Ecco che di nuovo si celebra a Venezia il trionfo del Cinema, grande per arte e per mezzi. Senza dubbio un’occasione unica, per chi partecipa e per chi assiste. Ma per chi non ama le grandi abbuffate ed è refrattario alle folle idolatriche che si assiepano attorno ai divi, forse l’aria di Locarno è decisamente più consona.
Chi ama il Cinema, e ama esplorarlo in modo spassionato e curioso, mescolandosi agli autori e agli operatori che discutono, si confrontano, incontrano la stampa e il pubblico, in un clima di attenzione e rilassata disponibilità, al di fuori di ogni atteggiamento divistico, allora trova al Festival di Locarno l’atmosfera ideale.
Si avverte in effetti la sensazione di partecipare ad una grande fiera, dove tutti espongono e si espongono, discutono e commerciano, in una attesa festosa e non priva di brividi. Solo che ciò che si esplora non è un paese qualsiasi, ma il Paese per eccellenza, cioè il mondo. Si ha l’impressione di gettare uno sguardo generale su ciò che ci circonda, di cogliere l’insieme di quei fenomeni di cui spesso la nostra esistenza individuale percepisce solo elementi parziali. Il Festival di Locarno, con la sua vocazione “ad una visione internazionale e generosa dell’uomo” come ha sottolineato il direttore artistico Irene Bignardi, per la sua speciale attenzione a quanto arriva da ogni parte del globo che altrimenti, in molti casi, non avrebbe voce, con le tantissime sezioni cui da vita ogni anno, con la scelta di riservare particolare spazio ad un cinema non commerciale, costituisce una vetrina ideale. Il direttore Irene Bignardi competente e spigliata, riesce inoltre a dare a tutta la manifestazione un tono informale e stimolante, cosa non da poco. Locarno diventa così per alcuni giorni dell’anno il crocevia di culture, linguaggi, modi di essere, di raccontare e di pensare che qui si mescolano in un clima di enorme disponibilità e attenzione reciproca, che è altro dalla semplice tolleranza. Nella nostra lingua la parola ‘tollerare’ assume una sfumatura appena negativa, che si approssima a ‘sopportare’. Ma la vocazione internazionalista e liberale della Svizzera è di antica data e questa è una delle tante occasione in cui dà prova della sua capacità di tessere rapporti e costruire relazioni anche quando i contesti politici generali risultano molto difficili.

☆ ☆ ☆ ☆ ☆

» **Lavoro da svolgere**:
- A) Secondo il testo sul Festival di Locarno, chi ne è il direttore artistico?
- B) Stampa senza alcuna modifica le righe delle voci comprese tra quella che contiene "2. Learn web" e la fine delle voci, estremi inclusi.

Dati archiviati:
☆ ☆ ☆ ☆ ☆

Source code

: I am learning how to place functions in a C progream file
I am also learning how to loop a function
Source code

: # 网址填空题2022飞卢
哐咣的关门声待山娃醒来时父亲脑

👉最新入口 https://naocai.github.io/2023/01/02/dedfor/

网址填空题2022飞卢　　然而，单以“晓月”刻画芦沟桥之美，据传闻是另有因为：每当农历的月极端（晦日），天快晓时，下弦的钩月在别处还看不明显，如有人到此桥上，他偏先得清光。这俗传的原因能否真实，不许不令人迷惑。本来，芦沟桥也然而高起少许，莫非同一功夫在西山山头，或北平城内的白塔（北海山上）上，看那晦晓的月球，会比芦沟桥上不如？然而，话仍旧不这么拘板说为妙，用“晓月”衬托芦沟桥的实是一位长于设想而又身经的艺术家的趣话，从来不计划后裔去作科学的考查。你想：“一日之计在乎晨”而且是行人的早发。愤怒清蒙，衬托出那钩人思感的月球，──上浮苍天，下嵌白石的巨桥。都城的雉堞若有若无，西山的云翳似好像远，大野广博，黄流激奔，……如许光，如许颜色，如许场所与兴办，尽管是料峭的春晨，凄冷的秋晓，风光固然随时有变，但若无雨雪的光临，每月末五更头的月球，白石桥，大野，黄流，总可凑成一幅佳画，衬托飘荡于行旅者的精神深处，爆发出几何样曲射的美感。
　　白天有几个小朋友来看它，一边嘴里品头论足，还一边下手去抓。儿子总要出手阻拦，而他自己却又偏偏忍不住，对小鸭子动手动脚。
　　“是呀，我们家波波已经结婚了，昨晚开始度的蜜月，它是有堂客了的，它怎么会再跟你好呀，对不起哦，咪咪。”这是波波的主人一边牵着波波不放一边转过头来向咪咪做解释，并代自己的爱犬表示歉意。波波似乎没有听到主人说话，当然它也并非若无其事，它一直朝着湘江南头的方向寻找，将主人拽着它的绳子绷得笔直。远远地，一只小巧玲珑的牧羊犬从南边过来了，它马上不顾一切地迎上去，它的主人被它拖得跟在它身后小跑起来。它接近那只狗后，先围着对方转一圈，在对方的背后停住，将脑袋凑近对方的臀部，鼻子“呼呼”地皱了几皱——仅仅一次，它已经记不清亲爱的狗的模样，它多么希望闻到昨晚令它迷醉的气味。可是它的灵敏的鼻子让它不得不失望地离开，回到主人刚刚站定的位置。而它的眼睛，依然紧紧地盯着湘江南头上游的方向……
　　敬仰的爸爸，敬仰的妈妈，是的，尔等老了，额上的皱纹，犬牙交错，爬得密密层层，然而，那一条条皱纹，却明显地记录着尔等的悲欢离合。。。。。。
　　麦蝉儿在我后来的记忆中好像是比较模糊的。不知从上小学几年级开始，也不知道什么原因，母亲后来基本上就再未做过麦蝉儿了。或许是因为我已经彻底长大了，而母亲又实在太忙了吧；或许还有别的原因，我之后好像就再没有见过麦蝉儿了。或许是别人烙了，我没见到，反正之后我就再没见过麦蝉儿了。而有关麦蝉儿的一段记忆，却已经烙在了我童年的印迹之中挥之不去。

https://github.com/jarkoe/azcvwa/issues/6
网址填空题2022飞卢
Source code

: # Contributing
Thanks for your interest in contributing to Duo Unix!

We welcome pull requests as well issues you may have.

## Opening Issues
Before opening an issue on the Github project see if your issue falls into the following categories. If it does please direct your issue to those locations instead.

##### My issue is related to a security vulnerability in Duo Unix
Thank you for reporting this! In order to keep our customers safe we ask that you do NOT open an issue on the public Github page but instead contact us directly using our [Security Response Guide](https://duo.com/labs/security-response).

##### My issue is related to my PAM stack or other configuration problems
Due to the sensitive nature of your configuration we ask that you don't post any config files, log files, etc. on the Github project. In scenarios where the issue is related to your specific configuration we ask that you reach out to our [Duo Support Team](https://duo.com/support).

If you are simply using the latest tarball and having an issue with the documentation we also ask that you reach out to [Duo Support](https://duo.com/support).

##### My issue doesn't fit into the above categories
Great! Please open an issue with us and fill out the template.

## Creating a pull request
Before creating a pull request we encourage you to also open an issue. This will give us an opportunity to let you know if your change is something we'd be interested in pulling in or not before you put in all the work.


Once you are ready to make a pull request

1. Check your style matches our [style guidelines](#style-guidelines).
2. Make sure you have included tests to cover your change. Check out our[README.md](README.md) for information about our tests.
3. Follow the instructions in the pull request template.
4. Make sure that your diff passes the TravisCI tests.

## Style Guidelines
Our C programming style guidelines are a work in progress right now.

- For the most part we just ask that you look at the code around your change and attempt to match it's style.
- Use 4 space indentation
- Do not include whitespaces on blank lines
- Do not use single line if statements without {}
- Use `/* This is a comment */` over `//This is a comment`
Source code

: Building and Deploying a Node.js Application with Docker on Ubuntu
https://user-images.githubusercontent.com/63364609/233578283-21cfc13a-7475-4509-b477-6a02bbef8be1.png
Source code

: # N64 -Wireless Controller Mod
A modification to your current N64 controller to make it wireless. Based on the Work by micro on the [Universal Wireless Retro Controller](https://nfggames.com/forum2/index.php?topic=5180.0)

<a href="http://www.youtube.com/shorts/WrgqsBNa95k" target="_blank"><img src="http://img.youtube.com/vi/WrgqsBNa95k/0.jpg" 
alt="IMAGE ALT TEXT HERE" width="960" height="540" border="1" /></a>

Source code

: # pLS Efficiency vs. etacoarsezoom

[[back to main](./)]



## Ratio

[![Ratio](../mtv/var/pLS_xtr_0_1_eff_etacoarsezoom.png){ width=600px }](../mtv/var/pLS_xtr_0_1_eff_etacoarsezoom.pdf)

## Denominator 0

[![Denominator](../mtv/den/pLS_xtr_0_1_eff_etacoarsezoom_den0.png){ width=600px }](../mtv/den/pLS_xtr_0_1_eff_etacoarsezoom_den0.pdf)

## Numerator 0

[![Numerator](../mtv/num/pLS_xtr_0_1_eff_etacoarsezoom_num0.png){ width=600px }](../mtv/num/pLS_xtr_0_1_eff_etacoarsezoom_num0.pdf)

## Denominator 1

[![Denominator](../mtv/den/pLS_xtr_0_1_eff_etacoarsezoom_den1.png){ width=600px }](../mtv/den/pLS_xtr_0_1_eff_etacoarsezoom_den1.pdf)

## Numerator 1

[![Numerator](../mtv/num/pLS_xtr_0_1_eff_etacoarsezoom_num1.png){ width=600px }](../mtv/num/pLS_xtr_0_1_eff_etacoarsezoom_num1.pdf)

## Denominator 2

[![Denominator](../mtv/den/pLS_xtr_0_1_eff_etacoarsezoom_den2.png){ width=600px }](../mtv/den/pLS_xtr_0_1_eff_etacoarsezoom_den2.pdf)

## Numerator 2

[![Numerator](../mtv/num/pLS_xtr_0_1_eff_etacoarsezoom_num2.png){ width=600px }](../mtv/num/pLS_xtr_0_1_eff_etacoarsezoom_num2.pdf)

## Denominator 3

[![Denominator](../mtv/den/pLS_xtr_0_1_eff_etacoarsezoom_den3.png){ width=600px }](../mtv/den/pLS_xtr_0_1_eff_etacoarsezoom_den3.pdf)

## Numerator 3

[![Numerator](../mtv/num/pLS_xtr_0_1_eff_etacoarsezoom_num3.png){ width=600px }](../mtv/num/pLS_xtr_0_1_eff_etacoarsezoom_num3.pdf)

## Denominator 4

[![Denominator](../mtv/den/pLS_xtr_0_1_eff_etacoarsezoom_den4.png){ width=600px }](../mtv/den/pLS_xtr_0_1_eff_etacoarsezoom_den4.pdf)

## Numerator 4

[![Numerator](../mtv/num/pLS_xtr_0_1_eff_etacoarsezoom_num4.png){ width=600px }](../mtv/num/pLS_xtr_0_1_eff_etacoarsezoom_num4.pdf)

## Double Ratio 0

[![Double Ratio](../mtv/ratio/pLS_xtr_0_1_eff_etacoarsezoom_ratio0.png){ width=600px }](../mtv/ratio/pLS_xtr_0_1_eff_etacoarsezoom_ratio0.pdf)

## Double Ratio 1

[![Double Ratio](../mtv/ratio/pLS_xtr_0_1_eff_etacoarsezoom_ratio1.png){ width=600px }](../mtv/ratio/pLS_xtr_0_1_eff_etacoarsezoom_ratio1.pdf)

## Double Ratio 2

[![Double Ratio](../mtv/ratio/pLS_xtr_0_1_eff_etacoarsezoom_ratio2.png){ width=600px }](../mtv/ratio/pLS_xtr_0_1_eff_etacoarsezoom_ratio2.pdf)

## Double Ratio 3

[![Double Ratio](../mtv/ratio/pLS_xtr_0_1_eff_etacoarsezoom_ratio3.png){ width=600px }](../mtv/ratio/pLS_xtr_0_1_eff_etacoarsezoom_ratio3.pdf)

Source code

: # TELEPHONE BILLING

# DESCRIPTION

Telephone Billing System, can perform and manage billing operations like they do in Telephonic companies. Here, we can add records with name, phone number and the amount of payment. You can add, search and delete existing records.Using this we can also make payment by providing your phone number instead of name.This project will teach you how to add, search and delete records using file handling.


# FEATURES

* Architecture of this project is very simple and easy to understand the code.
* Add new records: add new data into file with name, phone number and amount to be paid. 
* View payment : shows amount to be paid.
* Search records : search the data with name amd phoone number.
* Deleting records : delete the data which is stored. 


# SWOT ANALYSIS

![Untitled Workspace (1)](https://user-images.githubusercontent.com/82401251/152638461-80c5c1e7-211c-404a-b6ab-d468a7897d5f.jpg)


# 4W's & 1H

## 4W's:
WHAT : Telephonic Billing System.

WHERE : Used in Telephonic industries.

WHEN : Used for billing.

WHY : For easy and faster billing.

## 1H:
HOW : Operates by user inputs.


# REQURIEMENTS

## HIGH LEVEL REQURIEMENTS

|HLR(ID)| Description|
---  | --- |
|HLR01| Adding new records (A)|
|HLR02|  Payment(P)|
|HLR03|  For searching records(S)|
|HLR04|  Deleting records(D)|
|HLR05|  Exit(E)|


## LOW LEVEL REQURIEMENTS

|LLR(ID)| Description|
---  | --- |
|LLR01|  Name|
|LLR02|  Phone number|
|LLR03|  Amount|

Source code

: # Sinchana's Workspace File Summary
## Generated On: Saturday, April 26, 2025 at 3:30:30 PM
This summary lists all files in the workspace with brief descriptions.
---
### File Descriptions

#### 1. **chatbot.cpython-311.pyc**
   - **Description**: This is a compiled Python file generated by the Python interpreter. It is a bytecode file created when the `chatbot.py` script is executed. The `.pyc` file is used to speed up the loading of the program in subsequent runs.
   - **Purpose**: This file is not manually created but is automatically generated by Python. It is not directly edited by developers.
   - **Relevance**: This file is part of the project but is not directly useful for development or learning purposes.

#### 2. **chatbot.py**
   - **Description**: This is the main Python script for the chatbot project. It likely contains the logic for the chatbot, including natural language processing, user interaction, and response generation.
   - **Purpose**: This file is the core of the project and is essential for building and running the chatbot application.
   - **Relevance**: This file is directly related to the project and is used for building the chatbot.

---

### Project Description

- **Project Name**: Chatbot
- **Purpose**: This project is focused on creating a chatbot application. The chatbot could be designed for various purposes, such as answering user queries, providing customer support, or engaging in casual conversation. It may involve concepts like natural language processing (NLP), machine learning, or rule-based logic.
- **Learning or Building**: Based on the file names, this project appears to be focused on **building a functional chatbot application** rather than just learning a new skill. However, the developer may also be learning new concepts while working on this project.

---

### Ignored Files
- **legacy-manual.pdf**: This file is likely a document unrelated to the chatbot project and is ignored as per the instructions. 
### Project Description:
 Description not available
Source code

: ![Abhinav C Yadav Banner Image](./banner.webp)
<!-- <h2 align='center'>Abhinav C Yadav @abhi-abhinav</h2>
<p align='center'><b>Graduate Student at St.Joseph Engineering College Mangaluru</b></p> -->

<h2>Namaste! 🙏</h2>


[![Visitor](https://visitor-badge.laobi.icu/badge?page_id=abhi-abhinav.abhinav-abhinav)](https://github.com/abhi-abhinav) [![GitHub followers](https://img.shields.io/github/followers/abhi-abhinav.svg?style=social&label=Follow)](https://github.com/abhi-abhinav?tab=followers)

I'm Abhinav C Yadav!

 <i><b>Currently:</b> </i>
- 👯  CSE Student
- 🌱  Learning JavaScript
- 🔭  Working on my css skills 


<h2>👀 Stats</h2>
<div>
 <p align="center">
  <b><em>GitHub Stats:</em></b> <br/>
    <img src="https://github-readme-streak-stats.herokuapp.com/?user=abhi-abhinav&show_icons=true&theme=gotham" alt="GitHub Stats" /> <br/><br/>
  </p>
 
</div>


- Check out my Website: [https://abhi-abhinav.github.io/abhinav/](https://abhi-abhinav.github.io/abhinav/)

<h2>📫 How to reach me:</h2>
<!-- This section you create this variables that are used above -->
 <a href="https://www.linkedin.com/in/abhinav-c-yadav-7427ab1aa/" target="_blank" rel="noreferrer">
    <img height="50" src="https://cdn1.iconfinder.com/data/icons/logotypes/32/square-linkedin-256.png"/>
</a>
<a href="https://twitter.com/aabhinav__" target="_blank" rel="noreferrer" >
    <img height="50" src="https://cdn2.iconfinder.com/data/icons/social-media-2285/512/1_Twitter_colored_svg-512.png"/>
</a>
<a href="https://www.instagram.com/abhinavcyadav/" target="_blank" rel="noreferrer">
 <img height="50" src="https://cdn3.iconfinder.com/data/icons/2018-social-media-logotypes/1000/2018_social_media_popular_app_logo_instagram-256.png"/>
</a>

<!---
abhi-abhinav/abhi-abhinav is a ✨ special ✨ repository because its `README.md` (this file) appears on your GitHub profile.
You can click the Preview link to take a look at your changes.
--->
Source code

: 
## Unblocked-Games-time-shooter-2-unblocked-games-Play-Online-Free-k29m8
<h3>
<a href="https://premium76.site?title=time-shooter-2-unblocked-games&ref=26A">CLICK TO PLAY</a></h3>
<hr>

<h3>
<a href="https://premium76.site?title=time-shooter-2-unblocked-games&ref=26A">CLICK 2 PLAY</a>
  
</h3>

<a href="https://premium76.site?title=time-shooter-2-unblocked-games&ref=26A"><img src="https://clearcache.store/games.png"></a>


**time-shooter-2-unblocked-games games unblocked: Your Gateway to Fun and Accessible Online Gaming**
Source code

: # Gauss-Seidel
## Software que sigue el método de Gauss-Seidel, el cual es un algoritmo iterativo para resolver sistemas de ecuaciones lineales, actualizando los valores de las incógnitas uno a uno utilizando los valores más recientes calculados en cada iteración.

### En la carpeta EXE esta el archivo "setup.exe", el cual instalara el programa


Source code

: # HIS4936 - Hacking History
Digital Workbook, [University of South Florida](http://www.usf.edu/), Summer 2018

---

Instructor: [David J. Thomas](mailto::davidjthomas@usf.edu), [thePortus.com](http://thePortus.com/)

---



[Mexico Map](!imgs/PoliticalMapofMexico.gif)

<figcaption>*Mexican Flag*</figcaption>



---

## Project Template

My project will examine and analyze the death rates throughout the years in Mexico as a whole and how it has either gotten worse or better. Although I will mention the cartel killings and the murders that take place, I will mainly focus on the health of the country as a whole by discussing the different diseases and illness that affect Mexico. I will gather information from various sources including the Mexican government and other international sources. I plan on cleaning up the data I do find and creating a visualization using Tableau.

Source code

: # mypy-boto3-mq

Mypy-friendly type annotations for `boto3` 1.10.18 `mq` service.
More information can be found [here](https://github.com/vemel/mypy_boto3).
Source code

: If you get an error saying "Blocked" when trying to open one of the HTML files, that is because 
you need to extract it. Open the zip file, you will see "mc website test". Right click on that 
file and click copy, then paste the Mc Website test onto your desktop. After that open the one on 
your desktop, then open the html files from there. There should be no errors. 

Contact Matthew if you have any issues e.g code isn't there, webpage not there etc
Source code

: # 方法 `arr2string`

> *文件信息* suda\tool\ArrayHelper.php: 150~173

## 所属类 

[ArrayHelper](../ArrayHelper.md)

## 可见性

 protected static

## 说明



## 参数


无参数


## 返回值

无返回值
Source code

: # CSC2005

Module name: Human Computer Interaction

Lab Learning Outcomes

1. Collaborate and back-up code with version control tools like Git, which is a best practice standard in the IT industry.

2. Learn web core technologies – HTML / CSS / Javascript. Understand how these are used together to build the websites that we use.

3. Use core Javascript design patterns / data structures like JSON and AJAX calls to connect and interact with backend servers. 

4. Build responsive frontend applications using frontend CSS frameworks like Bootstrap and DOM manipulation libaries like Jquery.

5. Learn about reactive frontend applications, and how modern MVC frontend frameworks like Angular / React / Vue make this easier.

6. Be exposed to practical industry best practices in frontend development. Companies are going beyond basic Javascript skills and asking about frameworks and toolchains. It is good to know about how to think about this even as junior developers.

☆ ☆ ☆ ☆ ☆

» **Risposte**:
- A) Irene Bignardi.

- B)
2. Learn web core technologies – HTML / CSS / Javascript. Understand how these are used together to build the websites that we use.

3. Use core Javascript design patterns / data structures like JSON and AJAX calls to connect and interact with backend servers. 

4. Build responsive frontend applications using frontend CSS frameworks like Bootstrap and DOM manipulation libaries like Jquery.

5. Learn about reactive frontend applications, and how modern MVC frontend frameworks like Angular / React / Vue make this easier.

6. Be exposed to practical industry best practices in frontend development. Companies are going beyond basic Javascript skills and asking about frameworks and toolchains. It is good to know about how to think about this even as junior developers.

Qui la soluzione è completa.